Des pharmaciens membres du Groupe Uniprix sont liés à McKesson, un géant de la distribution de médicaments, par un «programme de conformité» qui prévoit le versement de rabais substantiels en fonction de leurs achats.

Pour y avoir droit, ils doivent réaliser plus de 90% de leurs commandes de médicaments génériques conformément à une «liste préférentielle» de produits et de fabricants fournie par le distributeur. Des cibles sont aussi identifiées pour les médicaments innovateurs.

Un formulaire d'adhésion élaboré par Groupe Uniprix de concert avec McKesson, que La Presse a obtenu, précise que les «pharmaciens conformes» peuvent recevoir «un montant représentant jusqu'à 35% du prix d'achat des produits de marque privée» acquis auprès de McKesson dans la période considérée.

Une réduction substantielle du coût de la cotisation annuelle versée par le pharmacien au Groupe Uniprix est également prévue.

La Régie de l'assurance maladie du Québec (RAMQ) enquête depuis plusieurs années sur un programme similaire, lancé en 2009, liant McKesson à plusieurs dizaines de pharmaciens de la bannière Proxim.

Les enquêteurs cherchent notamment à déterminer si le versement prévu d'un «rabais volume» contrevient aux dispositions de la Loi sur l'assurance-médicaments et affecte indûment le coût des produits remboursés par le régime public.

Le règlement gouvernemental régissant les conditions de reconnaissance d'un grossiste en médicaments précise que l'entreprise ne peut accorder «aucune réduction du prix d'un médicament reliée à l'atteinte d'un volume déterminé d'achat» ou reporter une telle réduction sur «d'autres marchandises».

L'enquête suit son cours

McKesson, l'un des plus importants distributeurs au Canada, a enregistré par anticipation une dépense de 40 millions en lien avec cette affaire. La somme reflète la «perte probable» découlant de «réclamations juridiques potentielles». La RAMQ se borne à dire de son côté que l'enquête «suit son cours» et refuse d'en commenter les détails.

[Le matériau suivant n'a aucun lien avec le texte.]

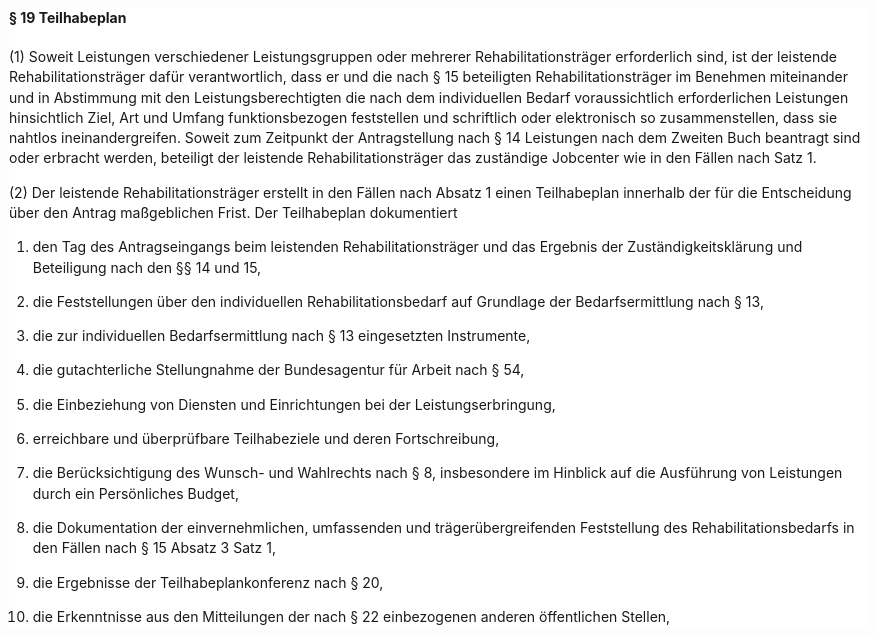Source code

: 
#### § 19 Teilhabeplan

(1) Soweit Leistungen verschiedener Leistungsgruppen oder mehrerer
Rehabilitationsträger erforderlich sind, ist der leistende
Rehabilitationsträger dafür verantwortlich, dass er und die nach § 15
beteiligten Rehabilitationsträger im Benehmen miteinander und in
Abstimmung mit den Leistungsberechtigten die nach dem individuellen
Bedarf voraussichtlich erforderlichen Leistungen hinsichtlich Ziel,
Art und Umfang funktionsbezogen feststellen und schriftlich oder
elektronisch so zusammenstellen, dass sie nahtlos ineinandergreifen.
Soweit zum Zeitpunkt der Antragstellung nach § 14 Leistungen nach dem
Zweiten Buch beantragt sind oder erbracht werden, beteiligt der
leistende Rehabilitationsträger das zuständige Jobcenter wie in den
Fällen nach Satz 1.

(2) Der leistende Rehabilitationsträger erstellt in den Fällen nach
Absatz 1 einen Teilhabeplan innerhalb der für die Entscheidung über
den Antrag maßgeblichen Frist. Der Teilhabeplan dokumentiert

1.  den Tag des Antragseingangs beim leistenden Rehabilitationsträger und
    das Ergebnis der Zuständigkeitsklärung und Beteiligung nach den §§ 14
    und 15,


2.  die Feststellungen über den individuellen Rehabilitationsbedarf auf
    Grundlage der Bedarfsermittlung nach § 13,


3.  die zur individuellen Bedarfsermittlung nach § 13 eingesetzten
    Instrumente,


4.  die gutachterliche Stellungnahme der Bundesagentur für Arbeit nach §
    54,


5.  die Einbeziehung von Diensten und Einrichtungen bei der
    Leistungserbringung,


6.  erreichbare und überprüfbare Teilhabeziele und deren Fortschreibung,


7.  die Berücksichtigung des Wunsch- und Wahlrechts nach § 8, insbesondere
    im Hinblick auf die Ausführung von Leistungen durch ein Persönliches
    Budget,


8.  die Dokumentation der einvernehmlichen, umfassenden und
    trägerübergreifenden Feststellung des Rehabilitationsbedarfs in den
    Fällen nach § 15 Absatz 3 Satz 1,


9.  die Ergebnisse der Teilhabeplankonferenz nach § 20,


10. die Erkenntnisse aus den Mitteilungen der nach § 22 einbezogenen
    anderen öffentlichen Stellen,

Le Groupe Uniprix affirme que le programme de conformité lancé avec McKesson n'a soulevé, contrairement à celui de Proxim, aucune question de la part de la RAMQ. Ses dirigeants se disent convaincus qu'il «respecte les lois et règlements et leur esprit».

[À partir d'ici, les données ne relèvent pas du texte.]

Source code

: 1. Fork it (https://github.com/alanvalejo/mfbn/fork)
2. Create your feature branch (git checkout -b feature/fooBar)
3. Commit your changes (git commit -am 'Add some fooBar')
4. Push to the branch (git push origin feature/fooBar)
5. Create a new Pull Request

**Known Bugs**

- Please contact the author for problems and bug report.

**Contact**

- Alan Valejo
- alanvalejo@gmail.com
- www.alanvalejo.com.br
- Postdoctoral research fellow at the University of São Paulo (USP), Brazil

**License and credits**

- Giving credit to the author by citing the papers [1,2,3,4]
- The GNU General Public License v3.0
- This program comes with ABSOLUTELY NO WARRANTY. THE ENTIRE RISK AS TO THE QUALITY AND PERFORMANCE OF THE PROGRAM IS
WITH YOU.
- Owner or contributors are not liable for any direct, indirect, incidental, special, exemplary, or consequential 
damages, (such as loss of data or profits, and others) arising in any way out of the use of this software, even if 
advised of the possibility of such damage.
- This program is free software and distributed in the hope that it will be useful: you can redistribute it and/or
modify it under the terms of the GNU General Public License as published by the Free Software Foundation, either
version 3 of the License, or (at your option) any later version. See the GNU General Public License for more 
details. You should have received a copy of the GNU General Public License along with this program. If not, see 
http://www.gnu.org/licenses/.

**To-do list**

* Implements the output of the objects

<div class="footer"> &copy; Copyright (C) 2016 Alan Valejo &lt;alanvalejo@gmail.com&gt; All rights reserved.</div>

Uniprix avait refusé il y a quelques semaines, avant l'obtention du formulaire d'adhésion, de confirmer la nature des «avantages» conférés aux pharmaciens participants en évoquant le caractère confidentiel de ses ententes commerciales.

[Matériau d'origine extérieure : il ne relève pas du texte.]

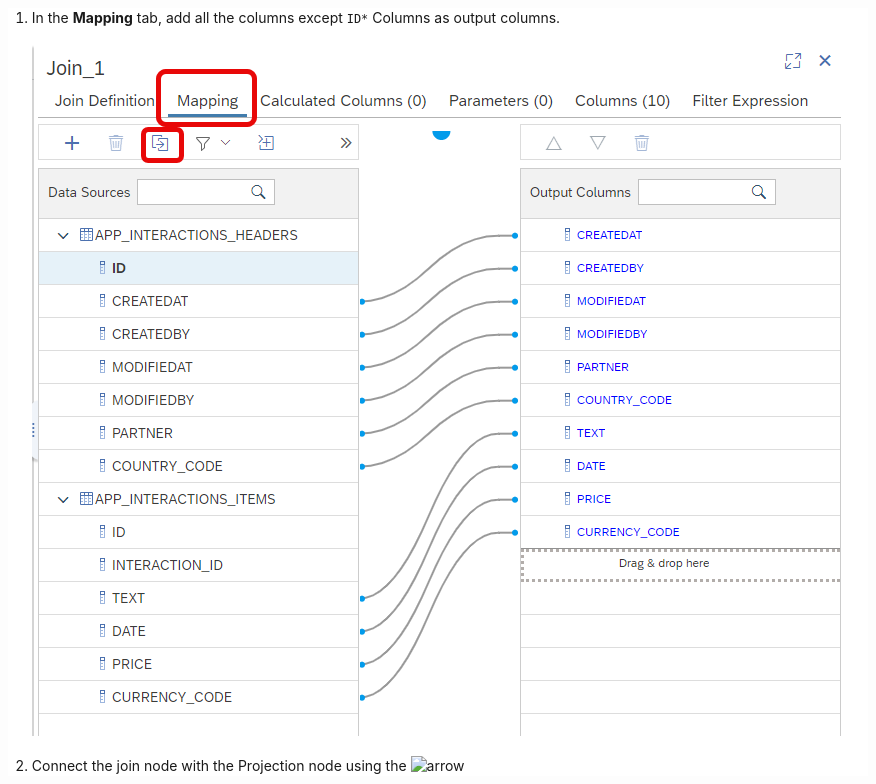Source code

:1. In the **Mapping** tab, add all the columns except `ID*` Columns as output columns.

    ![Mapping](mapping.png)

1. Connect the join node with the Projection node using the ![arrow](arrow.png)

L'Ordre des pharmaciens a indiqué en mars que le syndic cherche à déterminer si certains de ses membres ont pu commettre une faute déontologique en adhérant à un programme de conformité.

La porte-parole de McKesson Canada, Élizabeth Huart, a indiqué hier que Proxim et Uniprix étaient les seules bannières avec lesquelles un programme de ce type avait été élaboré. Elle assure que ses dispositions sont légales. Mme Huart note qu'Uniprix ne fait pas «à sa connaissance» l'objet d'une enquête de la RAMQ.

Plusieurs centaines de pharmaciens ont été sanctionnés au cours des dernières années pour leur participation à un système de ristournes qui avait cours au début des années 2000.

Ces ristournes étaient versées sous diverses formes par plusieurs fabricants de médicaments génériques qui cherchaient ainsi à favoriser leurs produits. La loi a été modifiée sensiblement par la suite pour éviter ce type d'abus.